_Activity_
Report each line from the records where the string "Commodities" turns up.

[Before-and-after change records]
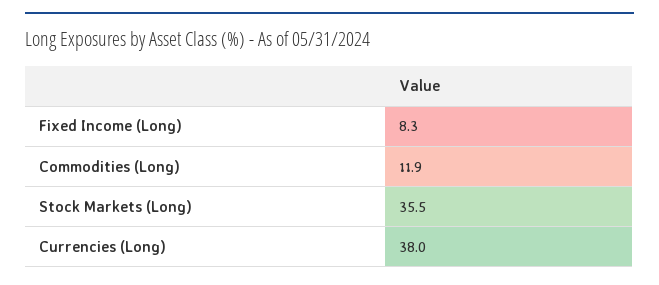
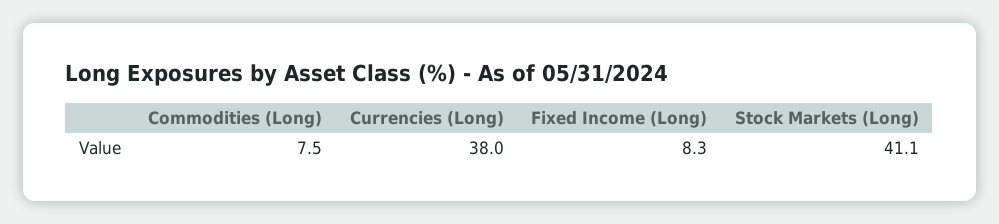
  {
    "Fixed Income (Long)": 8.3,
-   "Commodities (Long)": 11.9,
+   "Commodities (Long)": 7.5,
-   "Stock Markets (Long)": 35.5,
+   "Stock Markets (Long)": 41.1,
    "Currencies (Long)": 38
  }

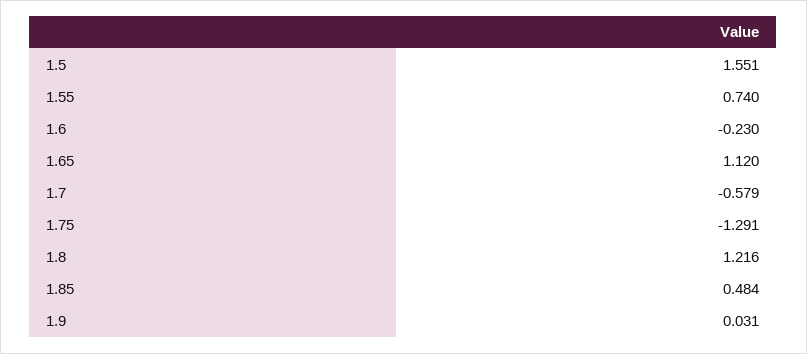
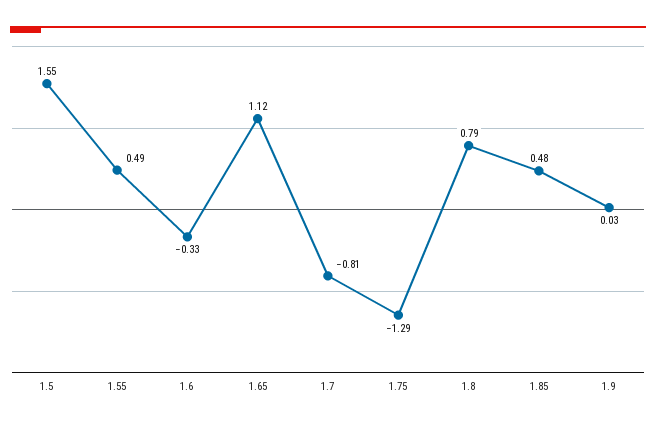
  {
    "1.5": 1.551,
-   "1.55": 0.74,
+   "1.55": 0.49,
-   "1.6": -0.23,
+   "1.6": -0.33,
    "1.65": 1.12,
-   "1.7": -0.579,
+   "1.7": -0.81,
    "1.75": -1.291,
-   "1.8": 1.216,
+   "1.8": 0.79,
    "1.85": 0.484,
    "1.9": 0.031
  }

_Completed exercise_
-   "Commodities (Long)": 11.9,
+   "Commodities (Long)": 7.5,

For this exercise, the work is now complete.